Kecakapan bertindak adalah kecakapan atau kemampuan untuk melakukan perbuatan hukum. Perbuatan hukum adalah perbuatan yang akan menimbulkan akibat hukum. Orang yang cakap dan berwenang untuk melakukan perbuatan hukum adalah orang yang sudah dewasa. Ukuran kedewasaan adalah telah berumur 21 tahun dan atau sudah kawin. Dengan demikian, dapat disimpulkan seseorang seseorang dianggap tidak cakap apabila :
  • Belum berusia 21 tahun dan belum menikah
  • Berusia 21 tahun, tetapi gelap mata, sakit ingatan, dungu atau boros.
Sementara itu, dalam Pasal 1330 BW, ditentukan bahwa tidak cakap untuk membuat perjanjian adalah :
  • Orang-orang yang belum dewasa
  • Mereka yang ditaruh dibawah pengampuan
  • Orang-orang perempuan dalam hal-hal yang ditetapkan oleh undang-undang, dan pada umumnya semua orang kepada siapa undang-undang telah melarang membuat perjanjian tertentu.[4]

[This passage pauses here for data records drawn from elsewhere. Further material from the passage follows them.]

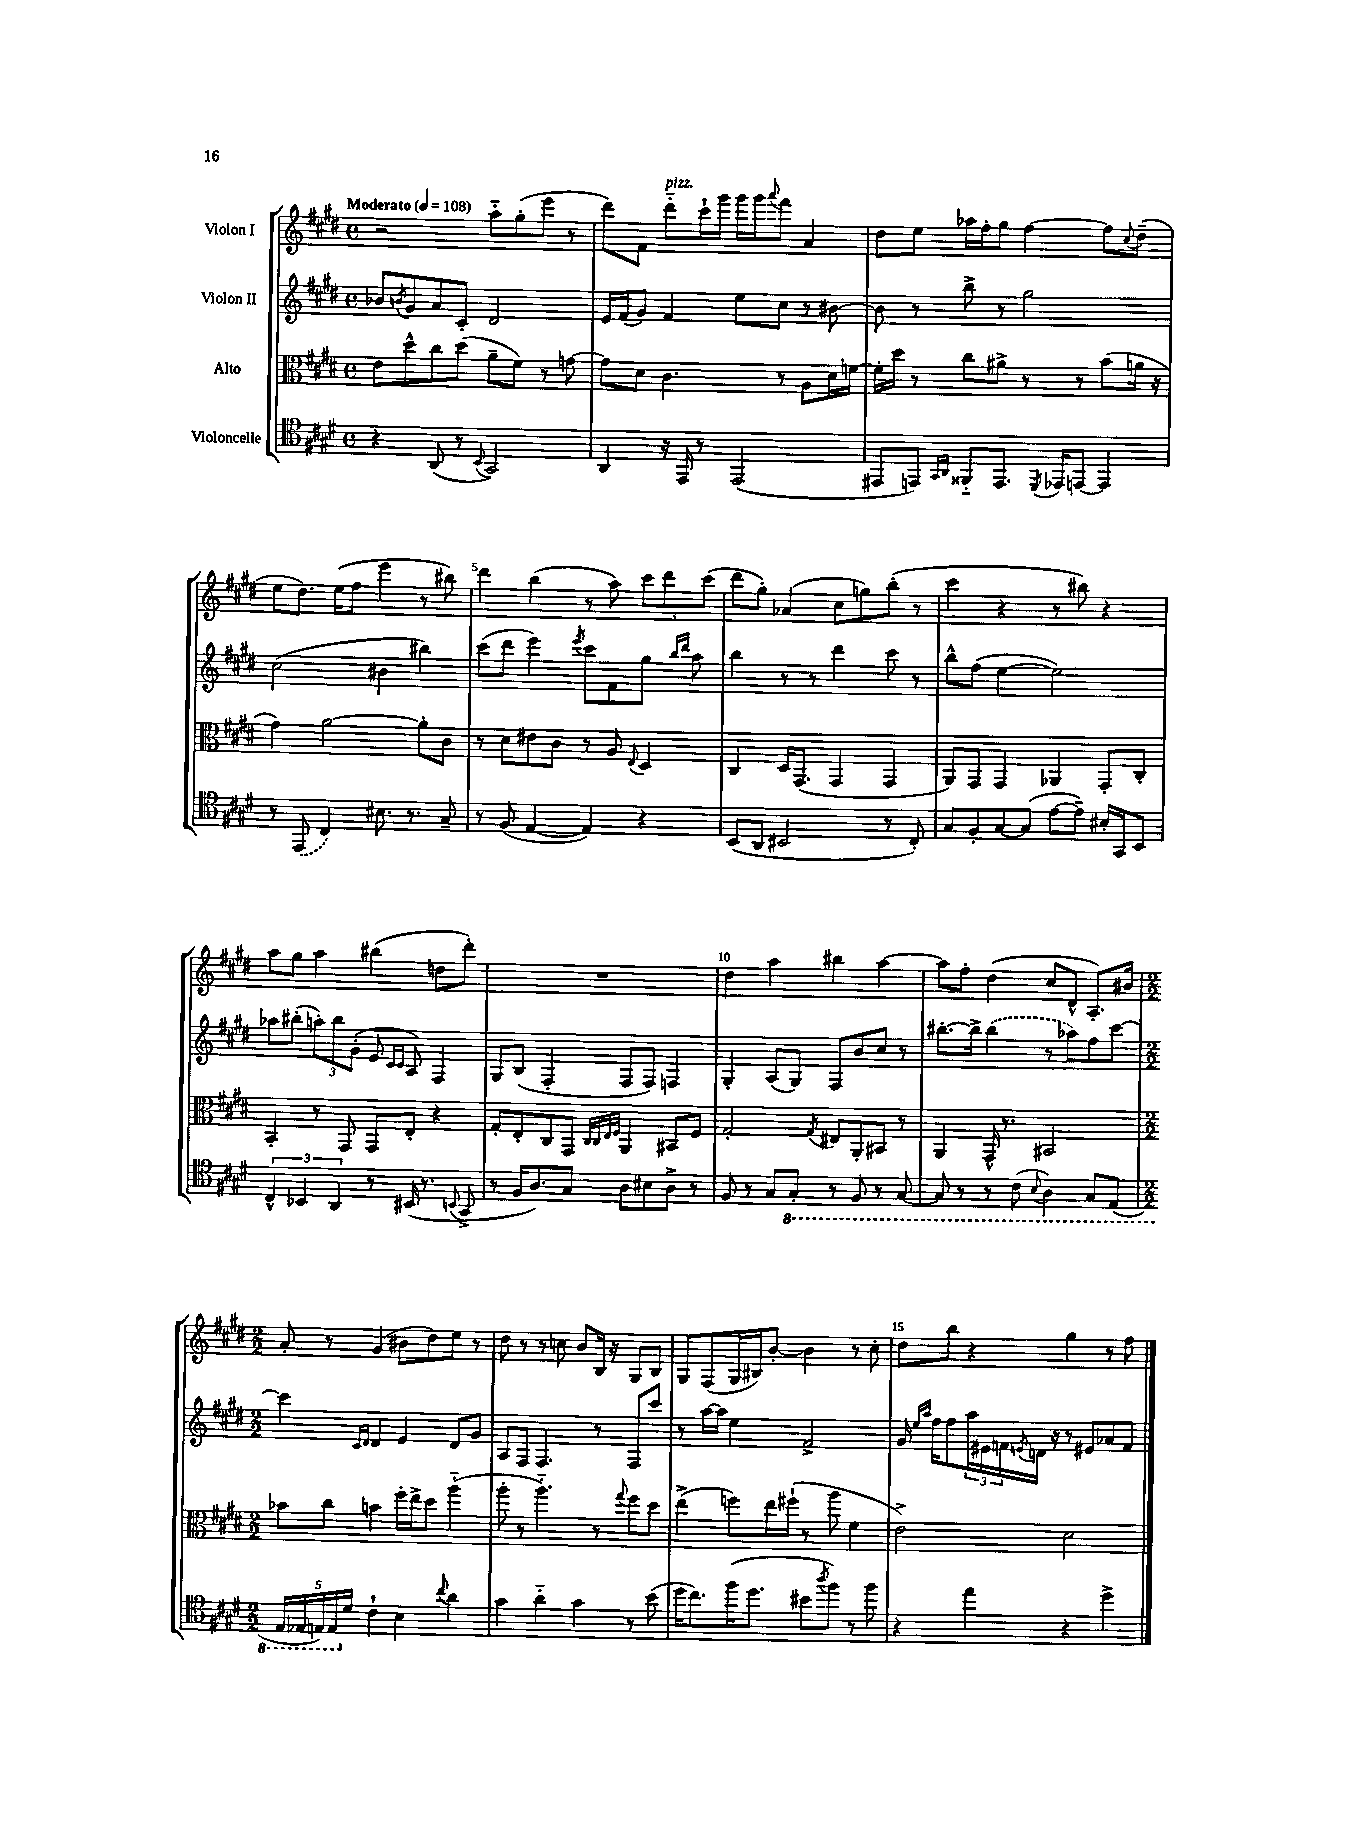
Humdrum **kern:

**kern	**kern	**kern	**kern
*part4	*part3	*part2	*part1
*staff4	*staff3	*staff2	*staff1
*I"Violoncelle	*I"Alto	*I"Violon II	*I"Violon I
*clefC4	*clefC3	*clefG2	*clefG2
*k[f#c#g#d#]	*k[f#c#g#d#]	*k[f#c#g#d#]	*k[f#c#g#d#]
*M4/4	*M4/4	*M4/4	*M4/4
*met(c)	*met(c)	*met(c)	*met(c)
*MM108	*MM108	*MM108	*MM108
=1	=1	=1	=1
!	!	!	!LO:TX:a:B:t=Moderato
4r	8e\L	8b-X/L	2r
.	.	8qbn/	.
.	8dd#^^\	8g#/	.
(8AA/	8cc#\	8a/	.
8r	(8dd#\J	8c#'/J	.
8qqBB/	.	.	.
2GG#/)	8a~\L	2d#/	8aa\L
.	8f#\J)	.	(8gg#'\
.	8r	.	8eee\J
.	[8gn\	.	8r
=2	=2	=2	=2
4AA/	8g\L]	16e/LL	8ddd#\L)
.	.	(16f#/J	.
.	8d#\J	8g#/J)	8f#\J
!	!	!	!LO:TX:a:i:t=pizz.
16r	4.c#\	4f#/	8ddd#\L
16EE/	.	.	.
8r	.	.	16ccc#`\L
.	.	.	16ggg#\JJ
(2EE/	.	8ee\L	16ggg#\LL
.	.	.	16ggg#\J
.	.	.	8qqaaa/
.	8r	8cc#\J	8fff#\J
.	8A\L	8r	4a/
.	16d#\L	[8b#X\	.
.	[16fn\JJ	.	.
=3	=3	=3	=3
8EE#X/L	16f'\LL]	8b#\]	8dd#\L
.	16dd#\JJ	.	.
8EEn/J)	8r	8r	8ee\J
16qqGG#/LL	.	.	.
16qqAA/JJ	.	.	.
8FF##X/L	8cc#\L	8bb^\	16aa-X\LL
.	.	.	16ff#'\J
8.EE/J	8a#X^\J	8r	8gg#\J
.	8r	2gg#\	[4ff#\
8qDD#/	.	.	.
16EE-X/KL	.	.	.
[8EEn/J	8r	.	.
4EE/]	(8b\L	.	8ff#\L]
.	.	.	8qqcc#/
.	16an\Jk	.	(8dd#~\J
.	16r	.	.
!!LO:LB:g=z
=4	=4	=4	=4
8r	4g#\)	(2cc#\	8ee\L
(8EE/	.	.	8.dd#\J)
4C#/)	[2a\	.	.
.	.	.	(16ee\KL
.	.	.	8ff#\J
8.B#X\	.	4b#X\	4eee\
8.r	.	.	.
.	8a'\L]	4bb#X\)	8r
8G#~/	8c#\J	.	8bb#X\)
=5	=5	=5	=5
8r	8r	(8ccc#\L	4ddd#\
(8F#/	8d#\L	8ddd#\J	.
[4E/	8e#X\	4eee\)	(4bb\
.	8c#\J	.	.
.	.	8qeee/	.
4E/])	8r	8ccc#\L	8r
.	8A/	8f#\	8aa\)
.	8qqE/	.	.
4r	4D#/	8gg#\J	12ccc#\L
.	.	.	12ddd#\
.	.	16qqbb/LL	.
.	.	16qqddd#/JJ	.
.	.	8aa\	.
.	.	.	(12ccc#\J
=6	=6	=6	=6
(8BB/L	4C#/	4bb\	8ddd#\L
8AA/J	.	.	8gg#'\J)
2BB#X/	16D#/KL	8r	(4a-X/
.	(8.GG#/J	.	.
.	.	8r	.
.	4GG#/	4ddd#\	8cc#\L
.	.	.	8ggn\)
8r	4GG#/	8ccc#\	(8bb'\J
8C#'/)	.	8r	8r
=7	=7	=7	=7
8G#/L	8AA/L)	8bb^^\L	4ccc#\
8F#'/	8GG#/J	(8ff#\J	.
[8G#/	4GG#/	[4ee\	4r
(8G#/J]	.	.	.
[8e\L	4AA-X/	2ee\])	8r
8e~\J])	.	.	8bb#X\)
16B#X'/LL	8GG#'/L	.	4r
16GG#/J	.	.	.
8BB/J	8C#'/J	.	.
!!LO:LB:g=z
=8	=8	=8	=8
6C#^^/	4BB'/	8aa-X\L	8aa\L
.	.	(8bb#X'\J	8gg#\J
6BB-X/	.	.	.
.	8r	12aan'\L)	4aa\
6AA/	.	12bb#\	.
.	8GG#/	.	.
.	.	(12g#'\J	.
8r	8GG#/L	8e/	(4bb#X\
.	.	16qqc#/LL	.
.	.	16qqc#/JJ	.
(16BB#X/	8E'/J	8A/)	.
8.r	.	.	.
.	4r	4F#/	8ddn\L
8qqBBn/	.	.	.
8GG#^/	.	.	8ddd#'\J)
=9	=9	=9	=9
8r	8G#'/L	8G#/L	1r
16F#/KL	8E'/	(8B/J	.
8.A/)	.	.	.
.	8C#/	4F#'/	.
8G#/J	8GG#/J	.	.
.	32qqC#/LLL	.	.
.	32qqC#/	.	.
.	32qqE/	.	.
.	32qqF#/JJJ	.	.
8A\L	4AA/	8F#/L	.
8B#X\	.	8F#/J)	.
8A^\J	8BB#X/L	4Fn/	.
8r	8F#/J	.	.
=10	=10	=10	=10
8F#/	2G#'/	4G#'/	4dd#\
8r	.	.	.
8G#/L	.	(8A/L	4aa\
*8ba	*	*	*
8GG#'/J	.	8G#/J)	.
.	8qG#/	.	.
8r	8E#X/L	8F#/L	4bb#X\
8FF#/	8AA'/	8b/	.
8r	8BB#X/J	8cc#/J	[4aa\
[8GG#/	8r	8r	.
=11	=11	=11	=11
8GG#/]	4AA/	[8.bb#X'\L	8aa\L]
8r	.	.	8ff#'\J
.	.	16bb#^\Jk]	.
8r	16GG#^^/	(4bb#\	(4dd#\
.	8.r	.	.
(8C#\	.	.	.
8qqBB/	.	.	.
4AA\)	2BB#X/	8r	8cc#/L
.	.	8aa-X\L)	8d#^^/J
8GG#/L	.	8ff#\	8.A'/L)
(8EE/J	.	[8ccc#\J	.
.	.	.	16b#X/Jk
!!LO:LB:g=z
=12	=12	=12	=12
*M2/2	*M2/2	*M2/2	*M2/2
20EE/LL	8b-X\L	4ccc#\]	8a'/
20EE-X/	.	.	.
20EEn/)	.	.	.
.	8cc#\J	.	8r
20EE/	.	.	.
*X8ba	*	*	*
20d#/JJ	.	.	.
.	.	16qqc#/LL	.
.	.	16qqd#/JJ	.
4c#`\	4bn\	4d#/	(4g#/
4B\	16ff#'\LL	4e/	8b#X\L
.	16ee^\J	.	.
.	8dd#\J	.	8dd#\)
8qqcc#/	.	.	.
4a\	(4aa\	8d#/L	8ee\J
.	.	8g#/J	8r
=13	=13	=13	=13
4g#\	8aa'\	8A/L	8dd#\
.	8r	8F#/J	8r
4a\	4.aa\)	4.F#/	8r
.	.	.	8ccn\
4g#\	.	.	8b/L
.	8r	8r	16B/Jk
.	.	.	16r
.	8qqgg#/	.	.
8r	8ff#\L	8F#/L	8G#/L
(8b\	8dd#\J	8ccc#/J	8B/J
=14	=14	=14	=14
16dd#\KL	(4ee^\	8r	8G#/L
8.cc#\)	.	.	.
.	.	[16aa\LL	(8F#/
.	.	16aa\JJ]	.
(16ff#\K	8ffn\L)	4ee\	16G#/L
8.dd#\J	.	.	16B#X/J)
.	16ee\L	.	[8b'/J
.	(16ff#X`\JJ	.	.
8b#X\L	8r	2f#^/	4b\]
8qaa/	.	.	.
8ff#\J)	8aa\	.	.
8r	4f#\	.	8r
8ff#\	.	.	8cc#'\
=15	=15	=15	=15
4r	2e^\)	16g#/	8dd#\L
.	.	16qqee/LL	.
.	.	16qqaa/JJ	.
.	.	16ff#\KL	.
.	.	8ff#\	8bb\J
4ee\	.	24aa\L	4r
.	.	24e#X\	.
.	.	24fn\	.
.	.	8qen/	.
.	.	16dn\JJ	.
.	.	16r	.
4r	2d#\	8r	4gg#\
.	.	8e#X/L	.
4dd#^\	.	8a-X/	8r
.	.	8f/J	8ff#\
==	==	==	==
*-	*-	*-	*-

3. Mengenai Suatu Hal Tertentu

Dalam suatu kontrak objek perjanjian harus jelas dan ditentukan oleh para pihak, objek perjanjian tersebut dapat berupa barang maupun jasa, namun dapat juga berupa tidak berbuat sesuatu. Hal tertentu ini dalam perjanjian disebut prestasi yang dapat berwujud barang, keahlian atau tenaga, dan tidak berbuat sesuatu.

4. Suatu Sebab Yang Halal

Istilah kata halal bukanlah lawan kata haram dalam hukum Islam, tetapi yang dimaksud sebab yang halal adalah bahwa isi perjanjian tersebut tidak bertentangan dengan peraturan perundang-undangan, norma-norma, kesusilaan, dan ketertiban umum.

Sumber Hukum :

Kitab Undang-undang Hukum Perdata

Referensi :

  •  http://artonang.blogspot.co.id/2016/08/pengertian-perjanjian.html
  • [1]Herlien Budiono, Ajaran Umum Hukum Perjanjian dan Penerapannya di Bidan kenotariatan, PT. Citra Aditia Bakti, Bandung, 2011. Hal, 3.
  • [2] Subekti, Hukum Perjanjian,cetakan ke XI. Op. Cit. Hal, 17.
  • [3]Salim HS, Hukum Kontrak Teori dan Teknik Penyusunan Kontrak, Sinar Grafika, Jakarta, 2003, Hal. 33.
  • [4] Ahmad Miru. Hukum Kontrak& Perancangan Kontrak. Raja Grafindo Persada, Jakarta 2011. Hal, 29.